Once I tried to have my hair styled like the Beatles but grandpa disallowed it and told grandma that I really looked like a stupid dumb kid. At school our class teacher Mr. Quek told the class that we have a beatle in class who looked like ‘Moe’ of the Three Stooges. So I thought I would rather stick to my Cliff Richard’s hair style.

In the evening at Tanjung, many ‘Beatles’ could be seen walking along the shore and the most notable was my relative named Jaafar Ahmad who became known as “Jaafar Beatle”. He is still known as ‘Jaafar Beatle’ till this day.

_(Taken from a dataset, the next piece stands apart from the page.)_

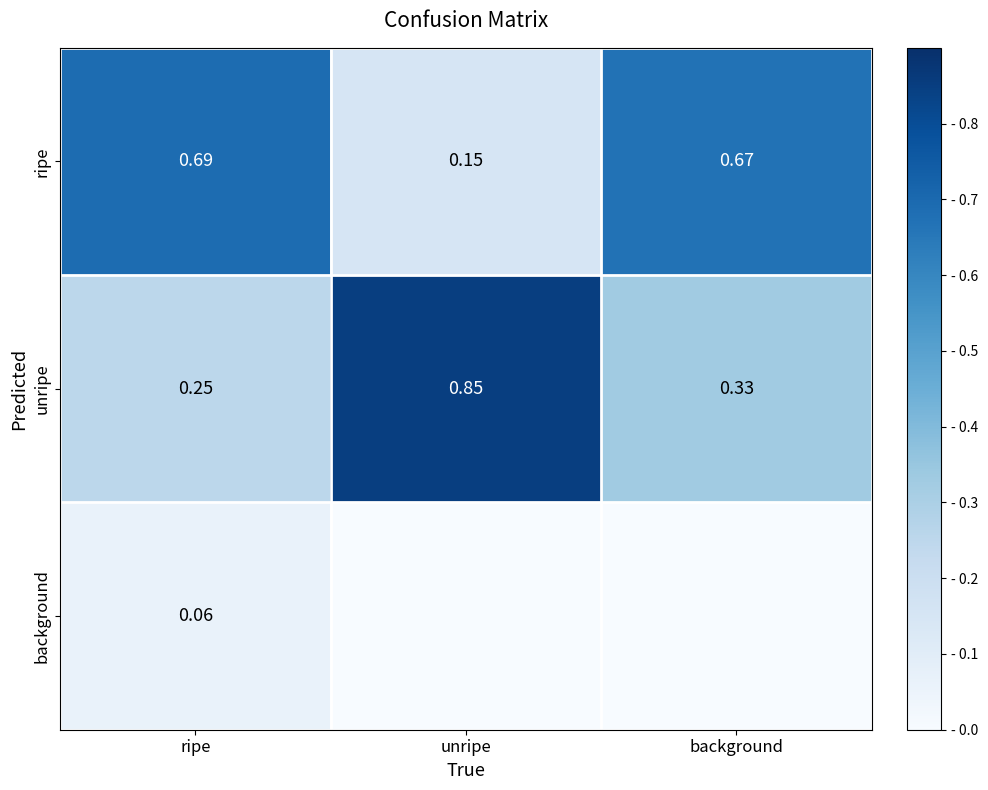

What is the difference between the highest and lowest values at ripe?

0.6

The Beatles’ influence in our life was truly great. Their songs touched the hearts of many and my favourites were ‘Yesterday’, ‘And I love her’ and ‘When I am 64’. In fact there are many of their songs that are being listened to till this day. I have almost every compilation of their songs and whenever I feel like going down memory lane, the songs of the Beatles will be the most suitable companion.